Parameterisation is a key part of climate modelling uncertainty, and the reason for much of the disagreement between predictions. It is the lesser of two evils when it comes to simulating important processes: the other being to ignore them. Parameterisations are designed using observations, theoretical knowledge, and studies using very high resolution models.

For example, clouds are much smaller than the pixels of most climate models. Here is the land map from a lower resolution climate model than the one in the last post, called HadCM3.

Land-sea map for UK Met Office Unified Model HadCM3

If each model pixel could only show “cloud” or “not cloud”,  then a simulation of cloud cover would be very unrealistic: a low resolution, blocky map where each block of cloud is tens or even hundreds of kilometres across. We would rather each model pixel was covered in a percentage of cloud, rather than 0% or 100%. The simplest way to do this is to relate percentage cloud to percentage relative humidity: at 100% relative humidity, the pixel is 100% covered in cloud; as relative humidity decreases, so does cloud cover.

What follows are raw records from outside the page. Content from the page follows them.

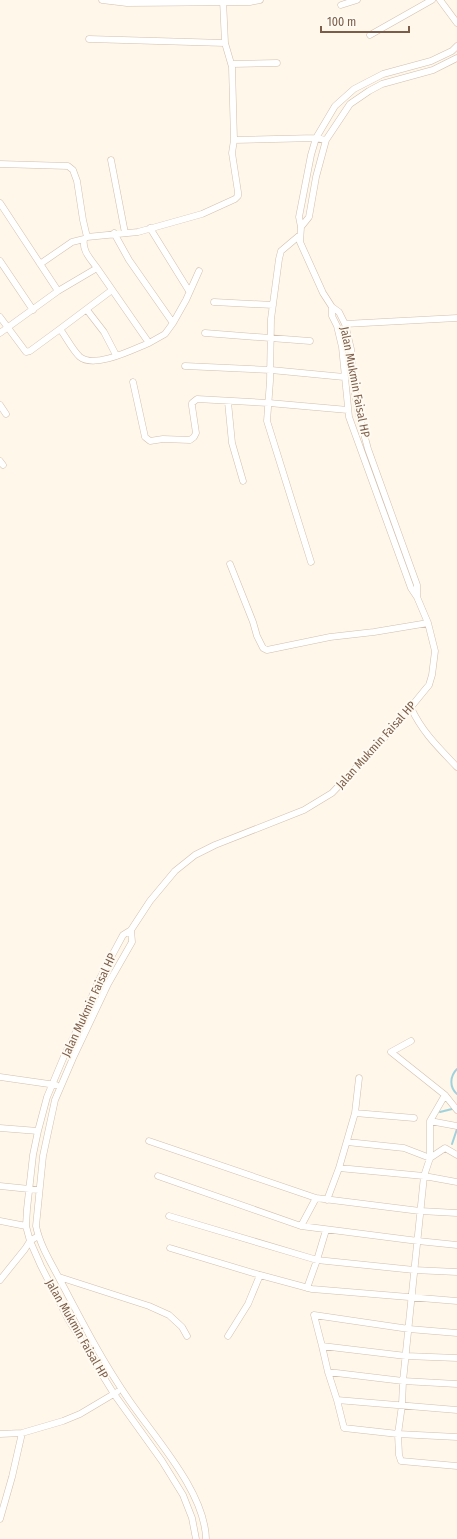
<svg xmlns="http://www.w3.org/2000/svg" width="457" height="1539" font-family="'Fira Sans Condensed',sans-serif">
  <rect width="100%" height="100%" fill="#fef7ea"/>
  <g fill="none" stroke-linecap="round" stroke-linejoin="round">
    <path stroke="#a0d2dd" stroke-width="2" d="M457,1069C450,1076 449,1087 457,1094
      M440,1112L452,1109L455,1107
      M452,1144L457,1129"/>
    <g stroke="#d3bfad" stroke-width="7">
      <path id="minor" d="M102,0L127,3L250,2L260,0
        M223,0L225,43L232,67L234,140
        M440,0L457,23
        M341,5L357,0
        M370,35L432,0
        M89,39L225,43
        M232,64L277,63
        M111,160L125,233
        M0,164L68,166L73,170L77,181L83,220L87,237
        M0,203L58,291
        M301,227L309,217L316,177L326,140L350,104L369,91L382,84L433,70L457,58
        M150,228L189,291
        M114,233L129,260L173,323L186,300L199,271
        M300,235L281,251L279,259L271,319L270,381L267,421L311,562
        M0,261L33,310
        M40,264L72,242L84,239
        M214,302L273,305
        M87,310L104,332L116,355
        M0,317L26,352L30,351L60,329C66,337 73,351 80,357C95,369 134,349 149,343L97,268
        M345,324L457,318
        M60,329L112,290
        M0,333L58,291L97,268C90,258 82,251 84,239L87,237L138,232L202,214L235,199L238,196V192L232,153L234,140L316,138L326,140
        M205,333L310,341
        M149,343L165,334L173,323
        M185,366L271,370L344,377
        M133,382L145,437L150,441L163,439L190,440L194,437L196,433L192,406V403L197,399L269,403L348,410
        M228,402L232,443L243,481
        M0,405L6,414
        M0,461L3,465
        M230,564L253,622L257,636L263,648L267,650L330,637L374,632L428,623
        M417,597V585L368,449L359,415L355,393L351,349L345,324L339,312L332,307L323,293L300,242L301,227L299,217L311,155L316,138L335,106L354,89L383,74L431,61L452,51L457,46
        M411,708C423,733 438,747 457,767
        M131,930L132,942L108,984L73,1058L55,1100L43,1156L36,1226C40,1245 50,1261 59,1278C81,1320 102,1361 129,1400C155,1438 205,1492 206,1539
        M411,1041L391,1052L445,1095L457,1110
        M0,1077L56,1085
        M445,1095L430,1121V1158L424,1176L403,1381L402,1405L398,1434L399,1455L401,1461L457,1466
        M355,1113L359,1078
        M430,1121L457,1126
        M0,1128L38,1131
        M149,1141L316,1198L420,1211L457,1213
        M347,1142L404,1148L430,1158L445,1148L457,1155
        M339,1168L424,1176L457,1182
        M158,1176L301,1226L418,1241L457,1245
        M0,1186L39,1190
        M327,1200L339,1168L355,1113L414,1118
        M169,1216L317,1260L414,1270L457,1272
        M0,1221L26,1226
        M301,1226L316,1198
        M170,1248L260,1275L312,1289L457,1301
        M59,1277L149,1306L169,1315L182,1327L187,1336
        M0,1280L25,1249L30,1241L38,1236
        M307,1288L317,1260L326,1230
        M228,1336L248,1304L260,1275
        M322,1346L314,1315L409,1329L457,1333
        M457,1358L406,1356L322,1346L328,1372L337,1400L457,1410
        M328,1372L403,1381L457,1384
        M337,1400L344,1428L398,1434L457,1437
        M0,1434L22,1433L63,1421L80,1414L117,1392
        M0,1519L12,1477L22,1433
        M196,1539L192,1518L183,1495L162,1461L114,1394L68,1319L41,1266L30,1241L26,1226L27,1209L33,1155L38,1131L47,1097L65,1054L82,1020L98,982L109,961L123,935L131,930L150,901L175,871L195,855L215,845L304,810L332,793L393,729L424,691L429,685L432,675L435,651L428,623L417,597L411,588L349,417L342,347L337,326L332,316V307"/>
    </g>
    <use href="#minor" stroke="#fff" stroke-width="6"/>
  </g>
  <g text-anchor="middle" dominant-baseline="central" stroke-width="4" stroke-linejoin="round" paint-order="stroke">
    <g font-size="12" fill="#7c5d49" stroke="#fffaf2">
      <text transform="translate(355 382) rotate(79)">Jalan Mukmin Faisal HP</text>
      <text transform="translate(376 745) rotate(-48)">Jalan Mukmin Faisal HP</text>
      <text transform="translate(89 1005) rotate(-65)">Jalan Mukmin Faisal HP</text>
      <text transform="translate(77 1329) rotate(60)">Jalan Mukmin Faisal HP</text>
    </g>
  </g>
  <path d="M321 26v6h88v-6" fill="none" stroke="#7c5d49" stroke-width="2"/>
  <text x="327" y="26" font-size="12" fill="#7c5d49" stroke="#fffaf2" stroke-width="3" paint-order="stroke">100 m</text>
</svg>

Parameterisations are not Laws of Nature. In a sense they are Laws of Models, designed by us wherever we do not know, or cannot use, laws of nature. Instead of “physical constants” that we measure in the real world, like the speed of light, they have “parameters” that we control. In the cloud example, there is a control dial for the lowest relative humidity at which cloud can form. This critical threshold doesn’t exist in real life, because the world is not made of giant boxes. Some parameters are equivalent to things that exist, but for the most part they are “unphysical constants”.

The developers of a model play god, or at least play a car radio, by twiddling these control dials until they pick up the climate signal: in other words, they test different values of the parameters to find the best possible simulation of the real world. For climate models, the test is usually to reproduce the changes of the last hundred and fifty years or so, but sometimes to reproduce older climates such as the last ice age. For models of Greenland and Antarctica, we only have detailed observations from the last twenty years.

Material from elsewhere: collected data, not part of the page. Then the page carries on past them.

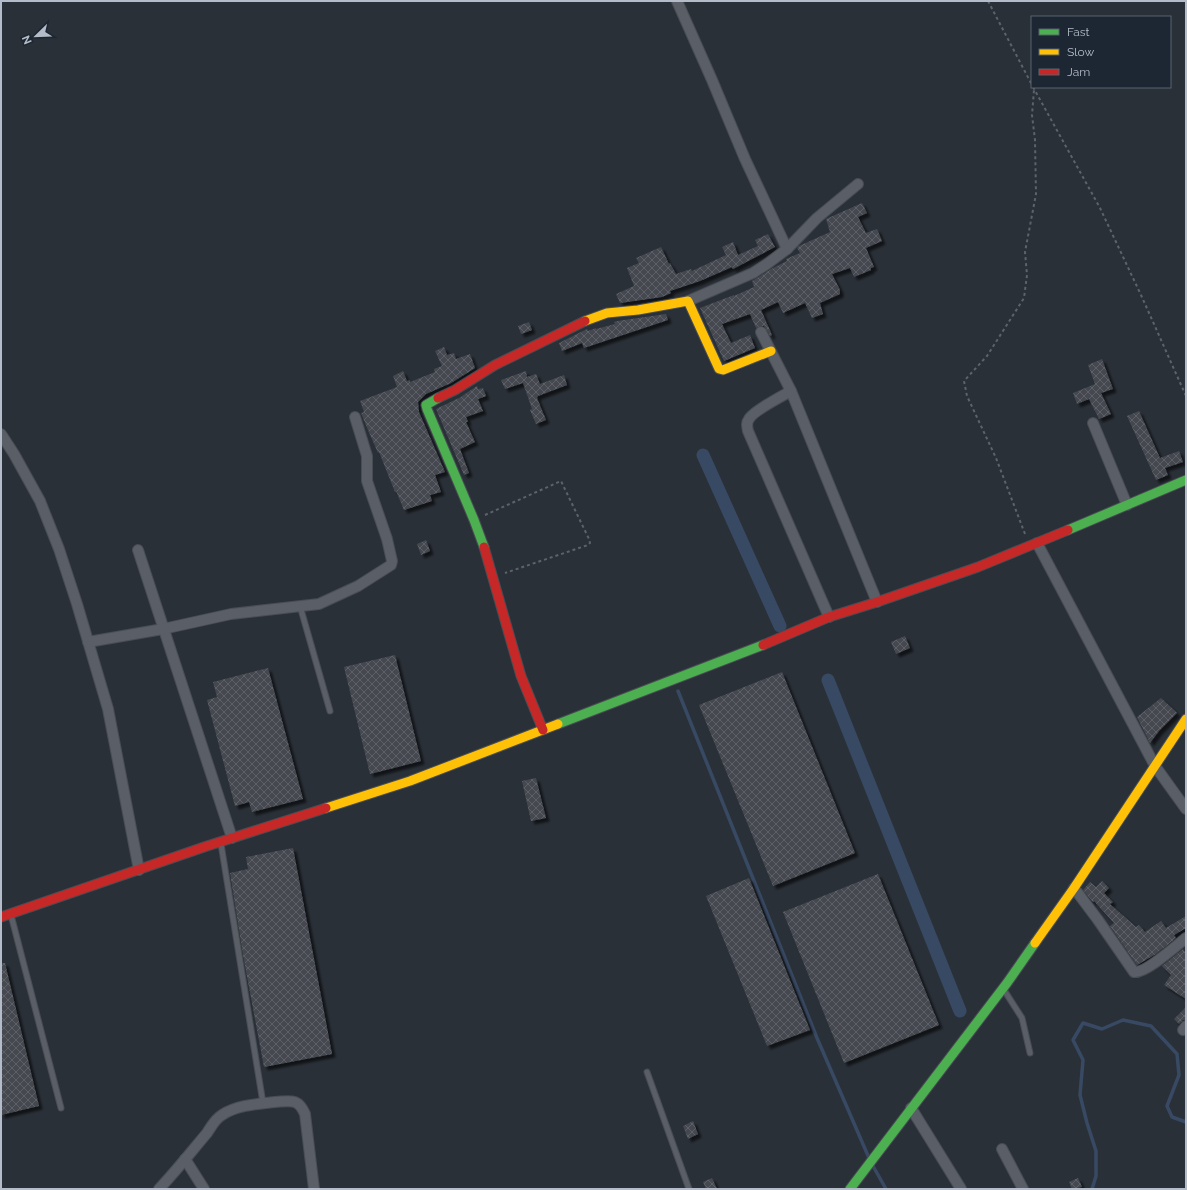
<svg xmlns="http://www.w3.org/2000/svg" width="1187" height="1190" viewBox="0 0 1187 1190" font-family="Raleway,sans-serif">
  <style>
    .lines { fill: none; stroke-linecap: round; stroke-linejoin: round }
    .stream { stroke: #384963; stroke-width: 3.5 }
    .canal { stroke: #384963; stroke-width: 13 }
    .building { fill: url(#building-cross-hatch); filter: url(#shadow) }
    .lane-casing { stroke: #484c53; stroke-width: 7 }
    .street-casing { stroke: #484c53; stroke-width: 12 }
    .fast-casing { stroke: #484c53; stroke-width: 11 }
    .slow-casing { stroke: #484c53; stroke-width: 11 }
    .jam-casing { stroke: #484c53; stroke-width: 11 }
    .path { stroke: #5d636a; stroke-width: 2; stroke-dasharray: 3 3; stroke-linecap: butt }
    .lane { stroke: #5a5e66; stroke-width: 5 }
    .street { stroke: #5a5e66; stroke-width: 10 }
    .fast { stroke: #4caf50; stroke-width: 9 }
    .slow { stroke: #ffc107; stroke-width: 9 }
    .jam { stroke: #c62828; stroke-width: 9 }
  </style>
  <defs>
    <pattern id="building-cross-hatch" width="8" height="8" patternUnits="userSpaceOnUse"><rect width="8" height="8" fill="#444950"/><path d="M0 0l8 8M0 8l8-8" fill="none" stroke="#5d6168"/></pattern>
    <filter id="shadow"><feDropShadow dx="3.5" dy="3.5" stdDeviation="1" flood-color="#0009"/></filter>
  </defs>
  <rect width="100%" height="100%" fill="#2a3038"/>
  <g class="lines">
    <g class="stream">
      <path d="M678,691L817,1038L869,1158"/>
      <path d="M873,1166L886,1189"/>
      <path d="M1092,1189L1096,1176V1151L1087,1123L1080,1095L1083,1060L1073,1040L1083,1023L1102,1029L1123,1020L1151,1026L1177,1054L1179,1075L1167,1106L1172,1117L1186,1122"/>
    </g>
    <g class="canal">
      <path d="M703,455L780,626"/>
      <path d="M828,680L960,1011"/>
    </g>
  </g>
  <g class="building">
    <path d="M862,203L867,213L858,217L866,233L877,229L882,241L866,248L874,267L871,268V270L854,277L850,268L832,274L840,290V294L820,303L823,314L812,318L805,303L783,313L778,302L761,310L772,335L770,336L764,326H761L756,328L750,314L722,324L731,343L750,335L755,348L724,361L700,308L734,295V296L754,287L752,281L773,268L787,261L786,259L800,253L797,248L799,246L830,232L826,219Z"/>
    <path d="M768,234L775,247L733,269L732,267L700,281L670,291L671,293L662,297L620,303L616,294L634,286L627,268L639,263L636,258L661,247L669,264L670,263L676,274L691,269L692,271L726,255L722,247L733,242L738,255L758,246L755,240Z"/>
    <path d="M666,314L668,320L584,348L582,343L562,351L559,343L587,329L588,331L596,328V329L615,324L614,322L617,321Z"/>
    <path d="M529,322L532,330L521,334L518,326Z"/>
    <path d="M444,347L447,355L454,353L456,359L470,354L475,368L451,383L426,394L418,402L419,412L445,472L435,475L441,492L430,495L432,501L404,510L396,491L395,492L379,452L378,453L368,430L361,413L364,412L360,401L397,387L393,376L403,371L407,381L410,380V382L435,372L434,369L442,366L435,351Z"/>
    <path d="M1102,359L1113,389L1101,393L1111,414L1099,419L1089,399L1077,404L1073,393L1095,384L1088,365Z"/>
    <path d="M526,371L527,377L536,374L540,384L564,375L567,385L538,396L537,398L546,420L536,424L530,410L532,409L523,383L505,389L501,380Z"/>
    <path d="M477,386L478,389L483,388L486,396L478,399L483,411L466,417L468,422H466L475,442L460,449L469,473L464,475L436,409L459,398Z"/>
    <path d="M1139,411L1160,458L1179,451L1183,462L1165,468L1168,475L1156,480L1127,416Z"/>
    <path d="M426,540L430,551L421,555L417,544Z"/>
    <path d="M905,636L910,648L896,654L891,642Z"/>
    <path d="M395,655L421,761L370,774L344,667Z"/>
    <path d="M268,668L303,799L252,812L249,802L235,806L207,700L217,697L213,682Z"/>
    <path d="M782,672L855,853L773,886L699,705Z"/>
    <path d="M1161,698L1177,713L1159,731L1150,743L1137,717Z"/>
    <path d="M536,778L546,818L531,821L522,781Z"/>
    <path d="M293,848L332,1054L264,1067L243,955L230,873L248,869L246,857Z"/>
    <path d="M878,874L939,1025L844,1063L783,912Z"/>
    <path d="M749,878L810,1030L767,1046L706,896Z"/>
    <path d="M1102,881L1109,888L1104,893L1113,902L1110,904L1136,927L1139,925L1145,932L1161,921L1166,928L1186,916V928L1174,935L1176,938L1156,954L1137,965L1110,926L1114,923L1094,901L1093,902L1083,890L1090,882L1096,887Z"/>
    <path d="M1183,949L1186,954V999L1164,985L1171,975L1162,966Z"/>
    <path d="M1,963H5L39,1106L1,1115Z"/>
    <path d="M1186,1007V1020H1183L1179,1024L1174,1019Z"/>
    <path d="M693,1121L698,1134L688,1139L683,1126Z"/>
    <path d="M712,1178L717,1189H706L703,1182Z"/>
    <path d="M1078,1178L1082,1187L1072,1189L1069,1182Z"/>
  </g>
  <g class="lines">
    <g class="lane-casing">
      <g id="lane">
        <path d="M300,606L330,711"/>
        <path d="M221,844L263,1103"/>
        <path d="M11,915L61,1108"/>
        <path d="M1004,990L1022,1018L1030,1053"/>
        <path d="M647,1072L689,1189"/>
      </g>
    </g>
    <g class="street-casing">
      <g id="street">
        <path d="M677,1L712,80L745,159L787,249"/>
        <path d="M688,301L753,273L767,264L787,249L817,218L858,184"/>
        <path d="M761,332L791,391C782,396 753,411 749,419C746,423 747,426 748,431L829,617"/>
        <path d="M791,391L877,602"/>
        <path d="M1093,423L1127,505"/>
        <path d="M1,434L14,454L40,501L59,549L77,604L108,709L139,870"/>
        <path d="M1037,543L1155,766L1186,809"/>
        <path d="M138,550L232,838"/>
        <path d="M88,642L163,629L231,614L319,604L358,586L391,565L392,561L387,539L367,481V456L355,417"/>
        <path d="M1074,888L1098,920L1134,972C1145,974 1176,946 1186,938"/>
        <path d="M1183,1030L1186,1026"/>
        <path d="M911,1108L961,1189"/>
        <path d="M1002,1149L1023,1189"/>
        <path d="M185,1159L204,1189"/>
        <path d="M159,1189C176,1171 191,1152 207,1133C211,1127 215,1119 222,1115C237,1105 258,1104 275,1102C291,1101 298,1098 305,1114L314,1189"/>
      </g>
    </g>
    <g class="fast-casing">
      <g id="fast">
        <path d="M438,398L426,405L427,409L474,520L484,547"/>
        <path d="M1068,530L1186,480"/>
        <path d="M558,724L763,645"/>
        <path d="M850,1189L1007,983L1035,943"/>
      </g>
    </g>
    <g class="slow-casing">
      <g id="slow">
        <path d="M585,321L607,313L638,310L688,301L719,369L723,370L771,351"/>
        <path d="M326,808L410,781L558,724"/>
        <path d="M1035,943L1074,888L1186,719"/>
      </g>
    </g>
    <g class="jam-casing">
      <g id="jam">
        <path d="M438,398L455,390L495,365L585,321"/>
        <path d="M484,547L521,676L543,730"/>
        <path d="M763,645L829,617L877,602L978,567L1068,530"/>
        <path d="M1,917L204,847L326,808"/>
      </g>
    </g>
    <g class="path">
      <path d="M988,1L1032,85"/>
      <path d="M1033,87L1100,208L1141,295L1186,396"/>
      <path d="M485,515L561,481L589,539L590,543L588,545L505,573"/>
      <path d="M1025,534L996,458L967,396L964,381L987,356L1024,298L1027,275L1025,252L1036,194L1035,140L1032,115L1034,90"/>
    </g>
    <use href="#lane" class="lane"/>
    <use href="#street" class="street"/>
    <use href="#fast" class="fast"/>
    <use href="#slow" class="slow"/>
    <use href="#jam" class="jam"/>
  </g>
  <rect width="1187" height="1190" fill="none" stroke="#b4bcc9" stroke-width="4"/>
  <rect x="1031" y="16" width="140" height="72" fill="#1d2633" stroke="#59626f"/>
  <rect x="1039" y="29" width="20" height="6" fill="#4caf50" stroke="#59626f"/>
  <text x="1067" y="36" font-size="12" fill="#b4bcc9">Fast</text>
  <rect x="1039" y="49" width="20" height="6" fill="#ffc107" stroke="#59626f"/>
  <text x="1067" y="56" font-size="12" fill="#b4bcc9">Slow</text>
  <rect x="1039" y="69" width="20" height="6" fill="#c62828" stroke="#59626f"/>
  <text x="1067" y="76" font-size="12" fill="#b4bcc9">Jam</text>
  <g transform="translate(36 36) rotate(247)" stroke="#1d2633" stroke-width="3" paint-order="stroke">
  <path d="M0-3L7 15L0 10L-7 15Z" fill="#b4bcc9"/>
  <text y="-6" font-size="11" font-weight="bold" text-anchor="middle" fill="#b4bcc9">N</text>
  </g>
</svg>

As our understanding improves and our computing power increases, we replace the parameterisations with physical processes. But we will never have perfect understanding of everything, nor infinite computing power to calculate it all. Parameterisation is a necessary evil. We can never have a perfect reality simulator, and all models are… imperfect.

In case you do lie awake worrying that the entire universe is a simulation: it’s fine, we can probably check that.

 

 

Discussion
  1. Hi Tamsin, nice article, thanks.
    As I understand it, the issue at the current capacity of supercomputers isn’t just one of resolution, but the number of iterations of the Navier-Stokes equations used to calculate the outcome of the interactions of climatic elements too. The better the gridscale resolution, the more truncated the iterations of the N-S equations, and vise versa.

    Has anyone estimated how much more powerful computers need to be before they can satisfy both these competing resource demands such that models become not just more useful, but sufficiently useful for practical purposes such as ‘pretty reliable’ 5-14 day forecasting?

  2. Hi Roger,

    Are you asking about temporal resolution, as opposed to spatial? And (as you will well know), reliable forecasts also depend on having good observations.

    Tamsin

  3. Dr. Edwards — that seemed like a non responsive response. If those are the two possibilities you see you, IMO, could easily have answered both or selected one. IMO that would have been more useful.

  4. Hi,

    I have a question about pixel size and coastline paradox.
    What is the size of earth surface ?
    If the earth is flat (in models ?), it doesn’t matter, but there are vertical structures (valleys, walls in a street, trees) that exist or not with pixel size. See figure 1.4 chapter 1 p. 113 in AR4 for an illustration.
    Does it matter for radiative exchange between earth surface and atmosphere ?
    Does earth surface (the solid one) temperature or energy flux change with pixel size ?
    Same questions for conduction.
    Response needed for entertainment only.